Job ▸
Update the lines from the one containing "必ず下記の記入例を参照いただ" through the end of the records, both included, replacing "ramadan" with "Ramadan" and changing nothing else. Leave the pictures out of your answer.
##### The data
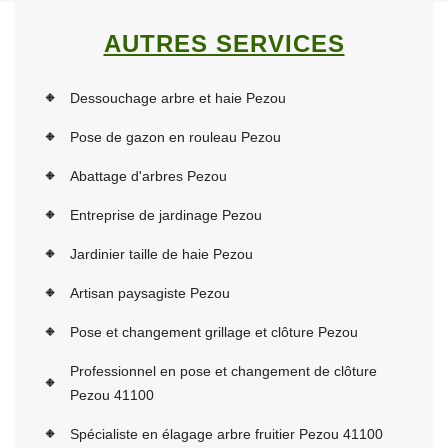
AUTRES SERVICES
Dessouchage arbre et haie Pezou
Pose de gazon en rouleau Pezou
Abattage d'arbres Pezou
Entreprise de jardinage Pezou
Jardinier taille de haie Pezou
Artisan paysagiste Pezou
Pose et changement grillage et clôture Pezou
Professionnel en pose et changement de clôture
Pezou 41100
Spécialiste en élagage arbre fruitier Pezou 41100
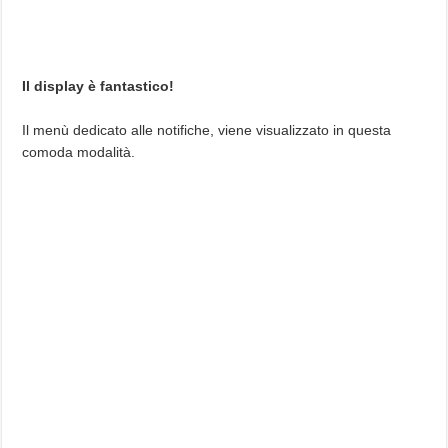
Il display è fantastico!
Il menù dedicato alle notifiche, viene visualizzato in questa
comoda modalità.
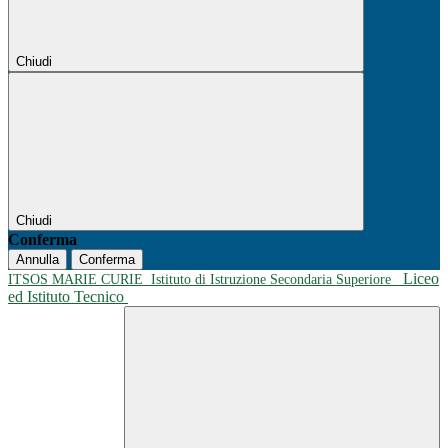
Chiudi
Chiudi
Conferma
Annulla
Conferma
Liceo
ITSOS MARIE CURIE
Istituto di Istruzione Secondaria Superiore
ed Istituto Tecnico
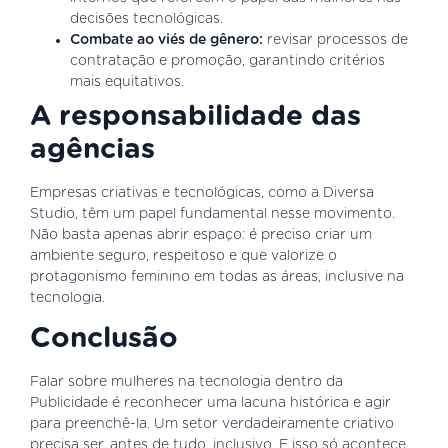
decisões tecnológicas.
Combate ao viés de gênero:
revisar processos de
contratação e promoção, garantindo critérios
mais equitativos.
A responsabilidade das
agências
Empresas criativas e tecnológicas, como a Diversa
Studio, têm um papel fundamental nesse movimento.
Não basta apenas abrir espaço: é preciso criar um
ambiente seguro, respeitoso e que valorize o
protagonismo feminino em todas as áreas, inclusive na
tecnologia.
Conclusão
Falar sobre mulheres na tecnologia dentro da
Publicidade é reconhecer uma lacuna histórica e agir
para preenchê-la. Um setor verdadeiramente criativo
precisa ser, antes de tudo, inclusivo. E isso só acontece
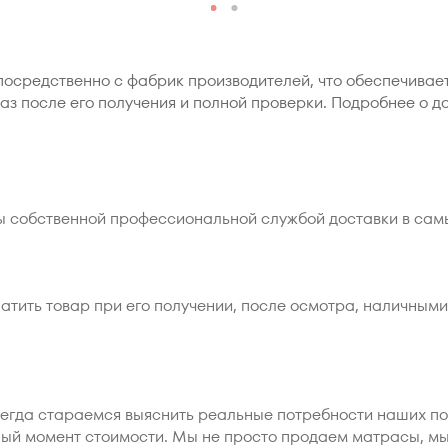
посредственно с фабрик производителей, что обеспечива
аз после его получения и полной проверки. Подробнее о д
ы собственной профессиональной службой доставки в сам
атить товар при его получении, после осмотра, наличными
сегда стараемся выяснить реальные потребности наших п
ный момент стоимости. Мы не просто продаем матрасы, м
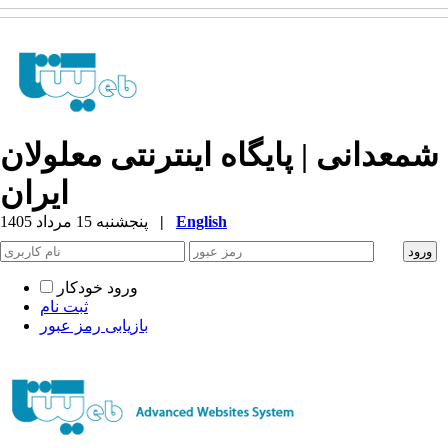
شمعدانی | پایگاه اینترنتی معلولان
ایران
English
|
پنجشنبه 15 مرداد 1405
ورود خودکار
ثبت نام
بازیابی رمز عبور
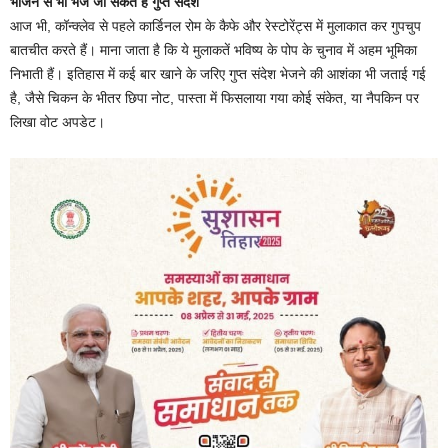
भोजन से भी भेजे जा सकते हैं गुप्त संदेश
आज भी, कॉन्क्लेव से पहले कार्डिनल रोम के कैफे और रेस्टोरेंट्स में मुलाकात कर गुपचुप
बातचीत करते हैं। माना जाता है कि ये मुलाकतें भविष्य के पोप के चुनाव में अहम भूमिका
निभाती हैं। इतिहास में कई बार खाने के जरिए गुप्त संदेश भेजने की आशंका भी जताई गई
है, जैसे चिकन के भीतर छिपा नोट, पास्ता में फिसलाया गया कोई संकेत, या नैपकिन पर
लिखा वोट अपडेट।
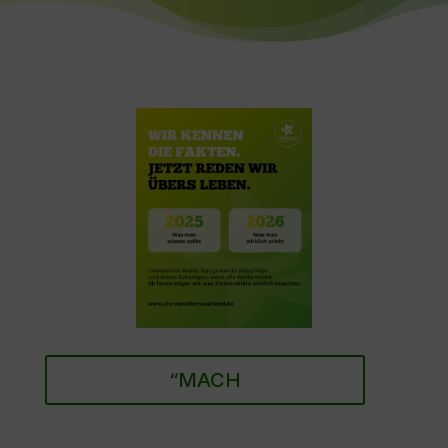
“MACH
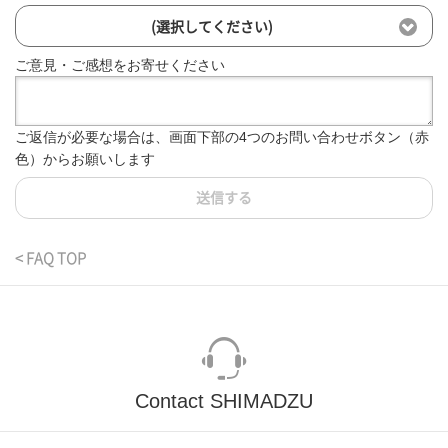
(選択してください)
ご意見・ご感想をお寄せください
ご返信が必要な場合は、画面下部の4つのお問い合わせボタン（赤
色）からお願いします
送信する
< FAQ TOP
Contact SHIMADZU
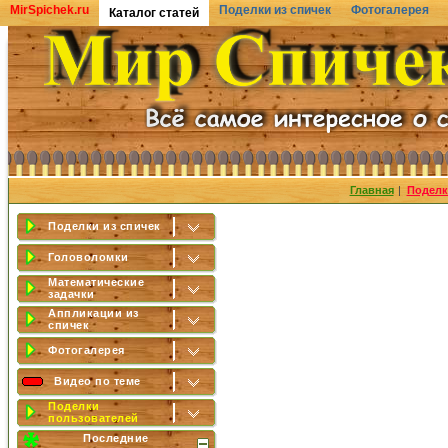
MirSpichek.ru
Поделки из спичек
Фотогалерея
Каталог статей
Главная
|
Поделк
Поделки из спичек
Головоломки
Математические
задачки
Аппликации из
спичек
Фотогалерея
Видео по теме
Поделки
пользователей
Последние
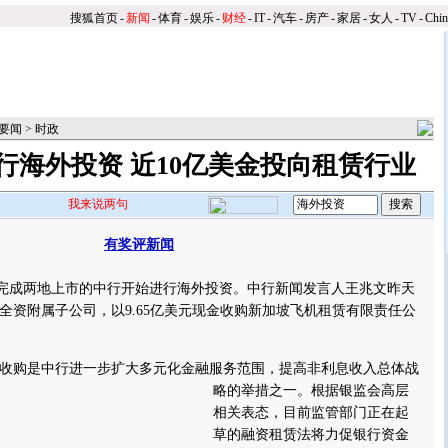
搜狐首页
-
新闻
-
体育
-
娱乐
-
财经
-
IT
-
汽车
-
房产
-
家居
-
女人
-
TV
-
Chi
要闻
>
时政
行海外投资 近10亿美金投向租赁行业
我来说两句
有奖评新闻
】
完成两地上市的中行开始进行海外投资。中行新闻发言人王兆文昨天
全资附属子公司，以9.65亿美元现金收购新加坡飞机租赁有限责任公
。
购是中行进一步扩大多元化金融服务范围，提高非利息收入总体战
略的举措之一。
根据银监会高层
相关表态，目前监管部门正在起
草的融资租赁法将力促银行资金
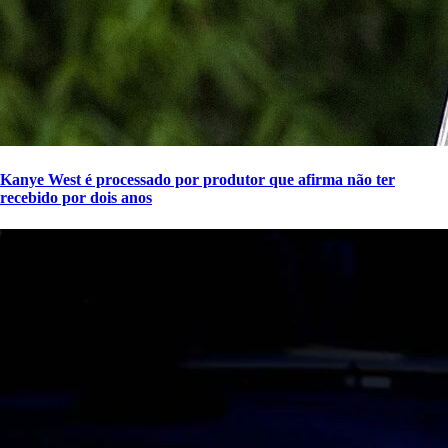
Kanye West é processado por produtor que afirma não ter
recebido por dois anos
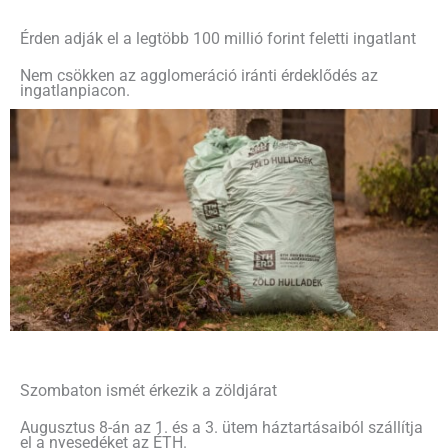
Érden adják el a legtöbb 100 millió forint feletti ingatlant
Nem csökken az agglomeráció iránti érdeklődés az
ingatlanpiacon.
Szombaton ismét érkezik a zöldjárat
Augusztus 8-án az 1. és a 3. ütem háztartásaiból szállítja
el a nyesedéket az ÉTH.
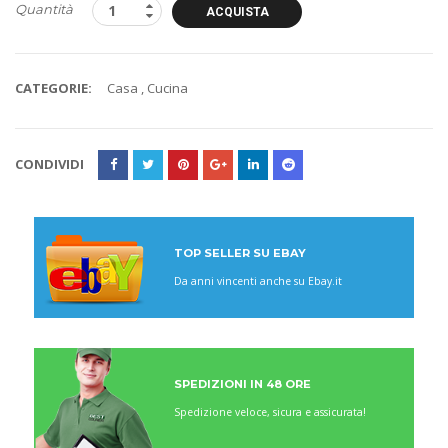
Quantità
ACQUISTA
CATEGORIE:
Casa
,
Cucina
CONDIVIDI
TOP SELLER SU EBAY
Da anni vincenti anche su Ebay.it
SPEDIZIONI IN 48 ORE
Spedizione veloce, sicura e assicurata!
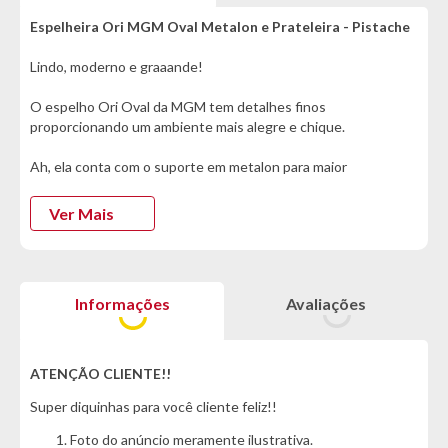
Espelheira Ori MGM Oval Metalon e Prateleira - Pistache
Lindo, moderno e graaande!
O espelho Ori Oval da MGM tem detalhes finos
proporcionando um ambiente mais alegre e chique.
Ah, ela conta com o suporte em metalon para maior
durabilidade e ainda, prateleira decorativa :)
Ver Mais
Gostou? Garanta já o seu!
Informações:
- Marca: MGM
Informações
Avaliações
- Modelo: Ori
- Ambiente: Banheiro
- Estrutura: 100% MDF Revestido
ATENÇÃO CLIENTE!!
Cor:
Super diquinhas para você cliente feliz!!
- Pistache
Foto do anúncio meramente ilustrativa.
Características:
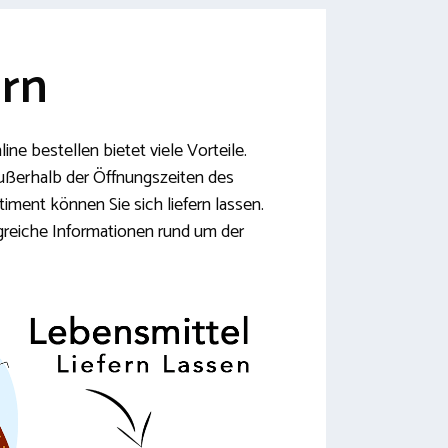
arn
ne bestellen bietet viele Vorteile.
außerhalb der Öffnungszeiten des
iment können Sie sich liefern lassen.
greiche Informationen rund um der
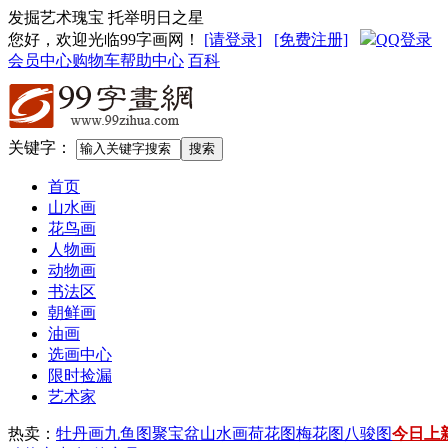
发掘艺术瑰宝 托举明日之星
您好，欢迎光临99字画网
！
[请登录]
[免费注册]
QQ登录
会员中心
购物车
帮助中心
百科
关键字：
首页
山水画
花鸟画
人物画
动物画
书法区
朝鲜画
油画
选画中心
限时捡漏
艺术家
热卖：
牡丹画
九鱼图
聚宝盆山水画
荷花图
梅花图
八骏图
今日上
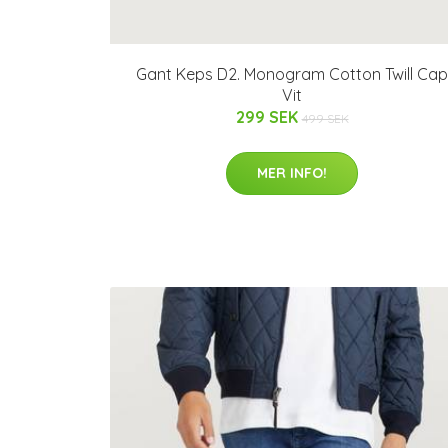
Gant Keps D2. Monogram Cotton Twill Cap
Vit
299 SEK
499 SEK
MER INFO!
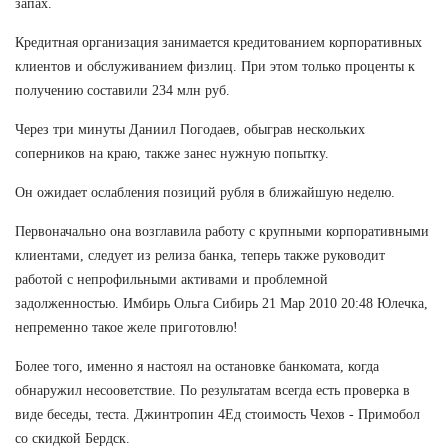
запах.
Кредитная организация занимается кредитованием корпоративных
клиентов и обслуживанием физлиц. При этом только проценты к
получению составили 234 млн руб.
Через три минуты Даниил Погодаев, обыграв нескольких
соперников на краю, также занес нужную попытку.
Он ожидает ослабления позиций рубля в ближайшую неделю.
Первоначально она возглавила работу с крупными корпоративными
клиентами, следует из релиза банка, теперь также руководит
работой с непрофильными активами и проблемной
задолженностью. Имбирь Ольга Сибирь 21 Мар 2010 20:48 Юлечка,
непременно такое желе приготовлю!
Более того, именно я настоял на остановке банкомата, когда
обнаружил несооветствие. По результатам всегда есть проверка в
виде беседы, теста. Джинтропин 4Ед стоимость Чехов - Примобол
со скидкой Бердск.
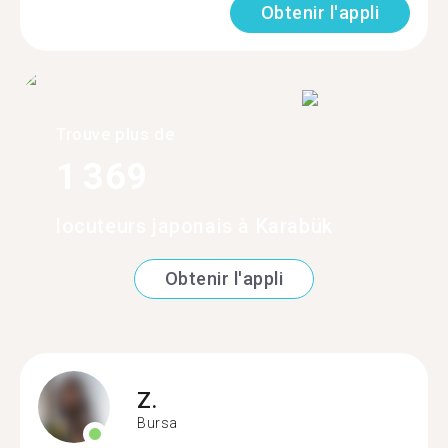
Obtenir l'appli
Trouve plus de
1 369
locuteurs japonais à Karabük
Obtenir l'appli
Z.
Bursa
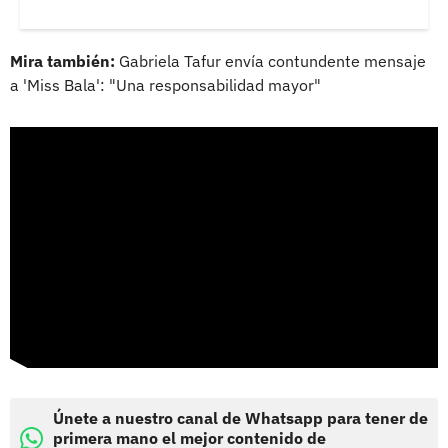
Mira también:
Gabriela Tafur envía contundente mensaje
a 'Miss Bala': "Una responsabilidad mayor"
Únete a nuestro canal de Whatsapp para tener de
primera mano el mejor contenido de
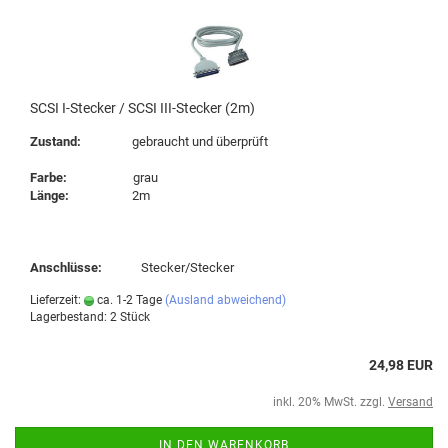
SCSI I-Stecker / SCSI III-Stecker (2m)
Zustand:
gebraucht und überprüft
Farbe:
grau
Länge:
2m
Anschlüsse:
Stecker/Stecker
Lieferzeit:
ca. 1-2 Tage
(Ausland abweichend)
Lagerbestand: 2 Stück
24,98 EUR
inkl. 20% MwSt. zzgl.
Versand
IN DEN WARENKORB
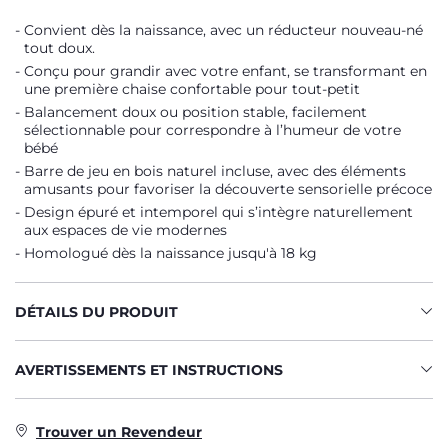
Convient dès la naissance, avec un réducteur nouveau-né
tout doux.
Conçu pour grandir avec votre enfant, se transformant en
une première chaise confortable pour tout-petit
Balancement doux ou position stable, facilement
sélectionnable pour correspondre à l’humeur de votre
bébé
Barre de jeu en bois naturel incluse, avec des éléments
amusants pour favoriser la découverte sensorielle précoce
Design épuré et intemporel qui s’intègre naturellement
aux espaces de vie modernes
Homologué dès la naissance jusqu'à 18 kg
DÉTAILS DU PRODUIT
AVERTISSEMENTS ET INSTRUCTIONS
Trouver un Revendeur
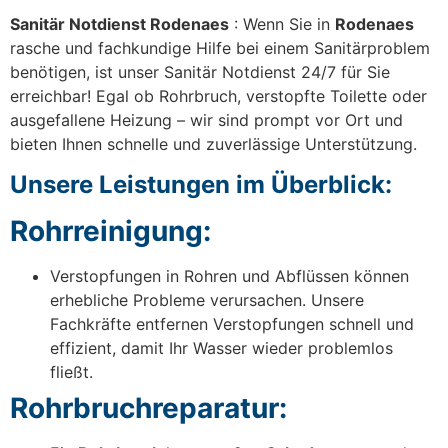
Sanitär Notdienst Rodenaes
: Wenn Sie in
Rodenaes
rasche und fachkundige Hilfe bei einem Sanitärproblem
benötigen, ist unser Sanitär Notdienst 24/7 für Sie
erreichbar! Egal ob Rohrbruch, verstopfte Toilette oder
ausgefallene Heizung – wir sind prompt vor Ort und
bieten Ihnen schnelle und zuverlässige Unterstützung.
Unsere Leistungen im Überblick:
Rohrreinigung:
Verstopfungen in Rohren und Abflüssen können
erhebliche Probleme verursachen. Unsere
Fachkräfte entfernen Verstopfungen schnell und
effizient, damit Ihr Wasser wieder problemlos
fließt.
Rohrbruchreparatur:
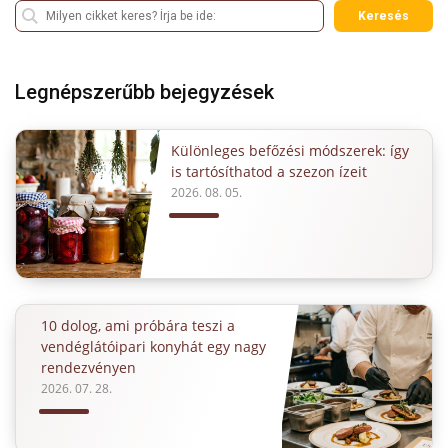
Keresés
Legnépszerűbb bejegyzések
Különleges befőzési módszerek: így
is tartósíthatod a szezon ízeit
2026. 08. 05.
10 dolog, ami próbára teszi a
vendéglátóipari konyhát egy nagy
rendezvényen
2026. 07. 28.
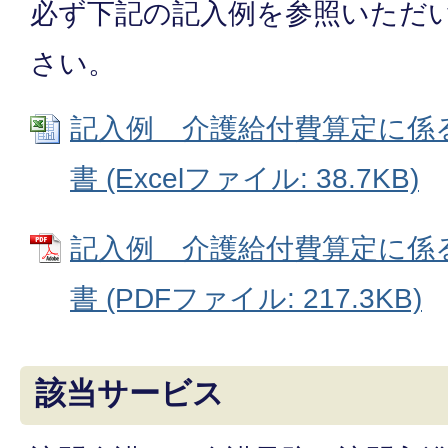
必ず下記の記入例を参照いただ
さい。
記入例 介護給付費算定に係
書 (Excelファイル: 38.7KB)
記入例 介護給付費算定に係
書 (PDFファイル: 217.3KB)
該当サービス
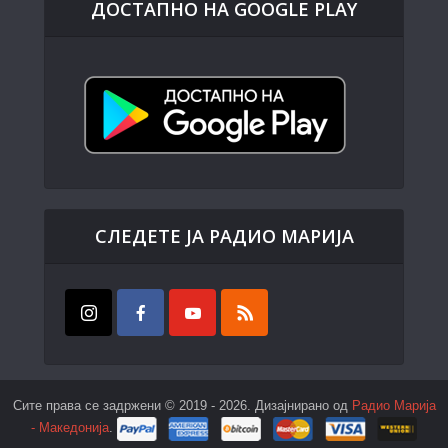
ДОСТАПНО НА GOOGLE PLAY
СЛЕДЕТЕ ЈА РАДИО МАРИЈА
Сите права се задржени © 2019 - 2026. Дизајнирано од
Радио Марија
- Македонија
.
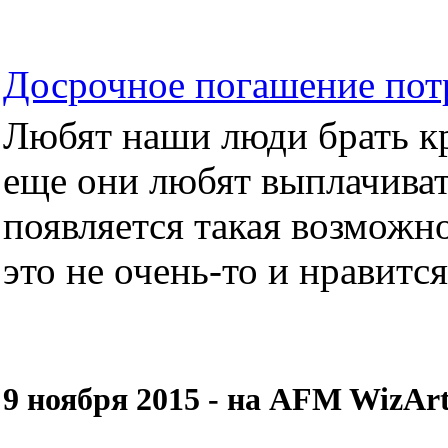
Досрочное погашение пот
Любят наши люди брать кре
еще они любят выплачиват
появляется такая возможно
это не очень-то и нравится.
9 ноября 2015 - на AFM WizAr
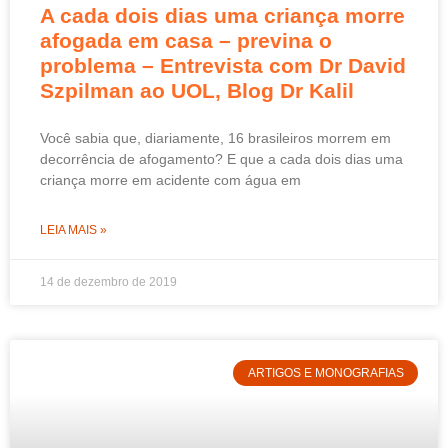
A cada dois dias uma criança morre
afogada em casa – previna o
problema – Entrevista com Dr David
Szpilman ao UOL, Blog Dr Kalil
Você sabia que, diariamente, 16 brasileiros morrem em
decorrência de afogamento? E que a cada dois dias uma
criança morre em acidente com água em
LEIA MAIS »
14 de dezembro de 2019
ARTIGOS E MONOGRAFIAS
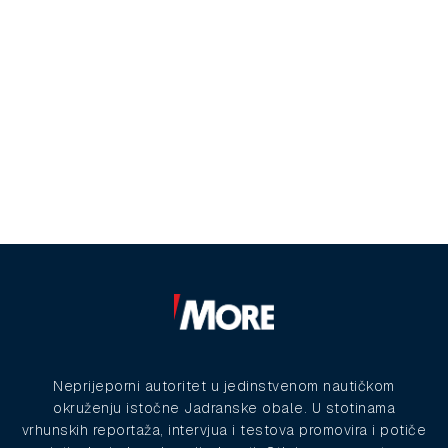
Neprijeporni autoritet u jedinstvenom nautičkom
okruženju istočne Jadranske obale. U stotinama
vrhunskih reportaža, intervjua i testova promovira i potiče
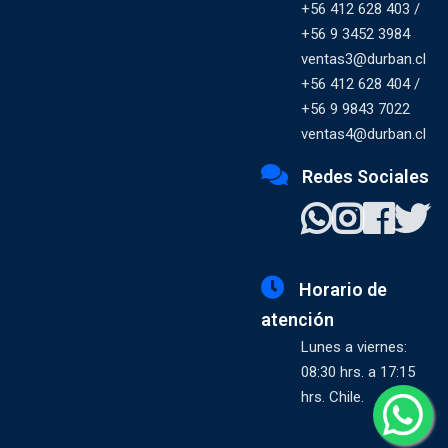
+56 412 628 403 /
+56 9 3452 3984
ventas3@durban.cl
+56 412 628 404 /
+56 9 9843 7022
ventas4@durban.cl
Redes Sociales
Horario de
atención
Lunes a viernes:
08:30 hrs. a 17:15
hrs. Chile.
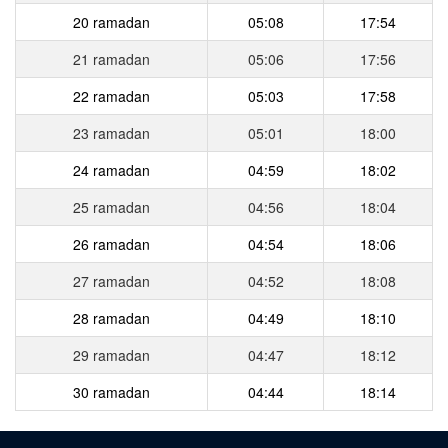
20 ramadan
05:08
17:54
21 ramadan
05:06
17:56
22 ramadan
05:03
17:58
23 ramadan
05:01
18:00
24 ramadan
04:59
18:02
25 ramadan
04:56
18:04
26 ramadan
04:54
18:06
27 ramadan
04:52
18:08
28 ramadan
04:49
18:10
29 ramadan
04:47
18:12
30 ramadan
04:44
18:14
##########
Reply to the exercise ▸
必ず下記の記入例を参照いただ
さい。
記入例 介護給付費算定に係
書 (Excelファイル: 38.7KB)
記入例 介護給付費算定に係
書 (PDFファイル: 217.3KB)
該当サービス
ДОСТАПНО НА GOOGLE PLAY
СЛЕДЕТЕ ЈА РАДИО МАРИЈА
Сите права се задржени © 2019 - 2026. Дизајнирано од
Радио Марија
- Македонија
.
Досрочное погашение пот
Любят наши люди брать кре
еще они любят выплачиват
появляется такая возможно
это не очень-то и нравится.
9 ноября 2015 - на AFM WizAr
A cada dois dias uma criança morre
afogada em casa – previna o
problema – Entrevista com Dr David
Szpilman ao UOL, Blog Dr Kalil
Você sabia que, diariamente, 16 brasileiros morrem em
decorrência de afogamento? E que a cada dois dias uma
criança morre em acidente com água em
LEIA MAIS »
14 de dezembro de 2019
ARTIGOS E MONOGRAFIAS
Neprijeporni autoritet u jedinstvenom nautičkom
okruženju istočne Jadranske obale. U stotinama
vrhunskih reportaža, intervjua i testova promovira i potiče
+56 412 628 403 /
+56 9 3452 3984
ventas3@durban.cl
+56 412 628 404 /
+56 9 9843 7022
ventas4@durban.cl
Redes Sociales
Horario de
atención
Lunes a viernes:
08:30 hrs. a 17:15
hrs. Chile.
20 Ramadan
05:08
17:54
21 Ramadan
05:06
17:56
22 Ramadan
05:03
17:58
23 Ramadan
05:01
18:00
24 Ramadan
04:59
18:02
25 Ramadan
04:56
18:04
26 Ramadan
04:54
18:06
27 Ramadan
04:52
18:08
28 Ramadan
04:49
18:10
29 Ramadan
04:47
18:12
30 Ramadan
04:44
18:14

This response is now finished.